Assignment
With pictures removed, the data below should be returned exactly.

Information given
________________________________________

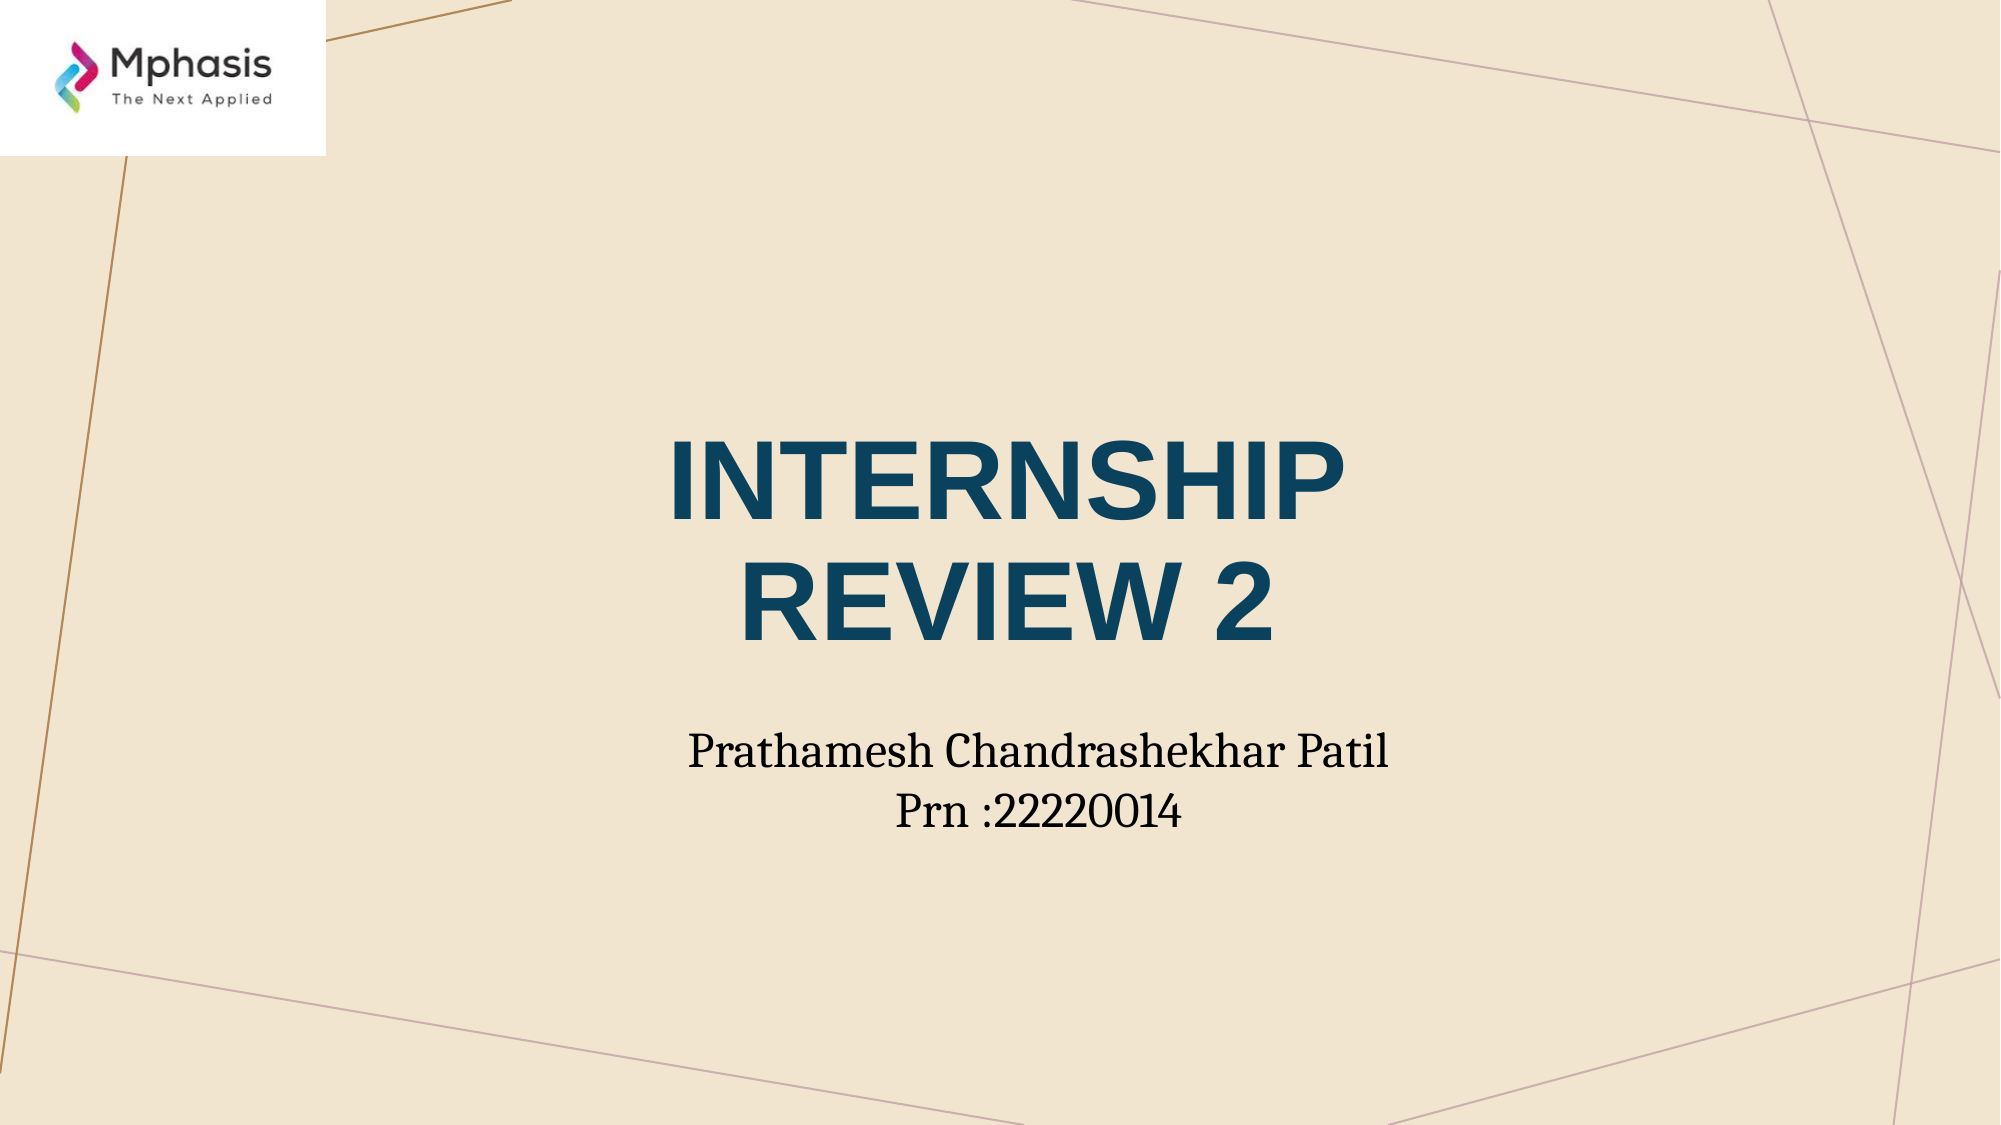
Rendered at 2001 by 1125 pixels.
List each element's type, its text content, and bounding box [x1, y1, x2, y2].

title INTERNSHIP REVIEW 2 [116, 359, 1900, 929]
picture [0, 0, 327, 156]
text_box Prathamesh Chandrashekhar Patil Prn :22220014 [233, 709, 1844, 845]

________________________________________

Answer to this exercise
Rendered at 2001 by 1125 pixels.
List each element's type, its text content, and bounding box [x1, y1, x2, y2].

title INTERNSHIP REVIEW 2 [116, 359, 1900, 929]
picture [0, 0, 327, 156]
text_box Prathamesh Chandrashekhar Patil Prn :22220014 [233, 709, 1844, 845]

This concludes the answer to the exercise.